• **What this task involves**: Copy out every line below that contains the word "common". Treat uppercase and lowercase letters as different.

%%

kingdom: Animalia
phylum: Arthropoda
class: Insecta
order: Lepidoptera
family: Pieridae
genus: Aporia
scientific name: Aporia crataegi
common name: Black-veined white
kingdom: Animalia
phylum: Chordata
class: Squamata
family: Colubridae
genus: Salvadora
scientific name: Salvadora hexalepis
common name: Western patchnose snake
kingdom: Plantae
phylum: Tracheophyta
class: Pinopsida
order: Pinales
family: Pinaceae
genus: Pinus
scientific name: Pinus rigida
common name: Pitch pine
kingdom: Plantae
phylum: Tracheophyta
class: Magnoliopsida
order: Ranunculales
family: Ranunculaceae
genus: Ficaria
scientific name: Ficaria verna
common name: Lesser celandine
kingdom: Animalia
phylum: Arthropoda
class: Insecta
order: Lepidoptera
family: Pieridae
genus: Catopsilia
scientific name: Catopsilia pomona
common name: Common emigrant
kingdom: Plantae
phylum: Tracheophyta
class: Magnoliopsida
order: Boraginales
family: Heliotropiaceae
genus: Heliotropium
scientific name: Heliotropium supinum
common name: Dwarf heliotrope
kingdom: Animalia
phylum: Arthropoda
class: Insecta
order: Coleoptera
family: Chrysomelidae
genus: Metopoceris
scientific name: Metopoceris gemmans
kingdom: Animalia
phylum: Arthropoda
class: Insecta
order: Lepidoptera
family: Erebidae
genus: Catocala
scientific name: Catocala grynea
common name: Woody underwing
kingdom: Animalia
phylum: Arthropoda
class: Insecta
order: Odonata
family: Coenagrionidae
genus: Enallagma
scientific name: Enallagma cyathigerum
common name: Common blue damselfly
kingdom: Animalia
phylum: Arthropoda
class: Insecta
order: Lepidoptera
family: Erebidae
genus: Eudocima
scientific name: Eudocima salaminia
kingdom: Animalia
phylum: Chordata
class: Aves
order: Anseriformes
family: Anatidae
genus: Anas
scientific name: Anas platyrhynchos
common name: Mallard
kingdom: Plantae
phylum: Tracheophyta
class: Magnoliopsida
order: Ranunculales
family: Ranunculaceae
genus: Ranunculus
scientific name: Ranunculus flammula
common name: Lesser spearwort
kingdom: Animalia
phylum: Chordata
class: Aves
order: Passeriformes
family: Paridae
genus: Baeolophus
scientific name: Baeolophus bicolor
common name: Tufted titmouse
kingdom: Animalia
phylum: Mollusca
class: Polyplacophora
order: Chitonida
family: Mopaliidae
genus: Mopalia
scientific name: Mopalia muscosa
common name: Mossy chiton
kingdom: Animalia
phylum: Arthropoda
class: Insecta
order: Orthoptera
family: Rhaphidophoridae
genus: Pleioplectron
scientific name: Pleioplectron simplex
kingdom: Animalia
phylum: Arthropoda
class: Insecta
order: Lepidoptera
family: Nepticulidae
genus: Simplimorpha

%%

• **Exercise result**:
common name: Black-veined white
common name: Western patchnose snake
common name: Pitch pine
common name: Lesser celandine
common name: Common emigrant
common name: Dwarf heliotrope
common name: Woody underwing
common name: Common blue damselfly
common name: Mallard
common name: Lesser spearwort
common name: Tufted titmouse
common name: Mossy chiton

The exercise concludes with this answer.